The SITPM (Société Industrielle des Tissages Paul Merle) employs 58 people and manufactures fabrics. This factory was created in 1853 under the name of Usine de Tissage de Sainte-Marie d'Hautefort. The site covers 15,000m² and has more than 130 automated looms.

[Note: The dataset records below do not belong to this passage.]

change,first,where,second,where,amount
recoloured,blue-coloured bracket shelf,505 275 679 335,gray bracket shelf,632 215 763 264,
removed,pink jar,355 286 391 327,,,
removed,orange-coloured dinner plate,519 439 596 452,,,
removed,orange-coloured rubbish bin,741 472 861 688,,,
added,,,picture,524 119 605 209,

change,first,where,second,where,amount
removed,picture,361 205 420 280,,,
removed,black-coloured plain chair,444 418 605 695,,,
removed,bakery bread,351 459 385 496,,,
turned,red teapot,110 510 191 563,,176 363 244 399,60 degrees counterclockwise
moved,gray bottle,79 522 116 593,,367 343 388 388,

The town is part of the geographical area of production and transformation of Bois de Chartreuse, the first AOC of the wood sector in France.

== Administration ==

List of successive mayors
| Period |  | Identity | Label | Quality |
|---|---|---|---|---|
| 2020 | Current | Freddy Rey |  |  |
| 2001 | 2020 | Roland Grambin | None |  |
| 1989 | 2001 | Marcel Descombes | None |  |
| 1965 | 1989 | Jean Tabeling | None |  |
| 1945 |  | Paul Merle |  |  |
| 1944 | 1945 | Jean Marcoz |  | (Provisional municipal council) |
| 1943 | 1944 | Joseph Gaillard |  | (Deputy mayor following the resignation of Louis Fauchon) |
| 1925 | 1943 | Louis Fauchon |  |  |
|  | 1925 | Liguori Vial |  |  |
| 1892 |  | Remy Fagot |  |  |
| 1883 | 1892 | Francois Guilligay |  |  |
| 1868 | 1883 | Antoine Fagot-Mallot |  |  |
| 1863 | 1868 | Joseph Vial |  |  |
| 1811 | 1813 | Jean Tivollier |  |  |
| 1807 | 1811 | Jean Vial |  |  |

== Notable people ==

- Paul Picard - deputy for Isère, born and died in the town.
- Amédée de Foras - politician and diplomat, married and lived in the town at the Château de Hautefort.
- Family of Mourand de Jouffrey - descendants of Jean-Antione Morand de Jouffrey, who worked in Lyon (1727–1794) and created the 6th arrondissement (Brotteaux). A bridge, as well as a car park, still bear his name. His son, Antoine Morand de Jouffrey, was appointed the attorney general of the king at the Lyon finance office in 1785.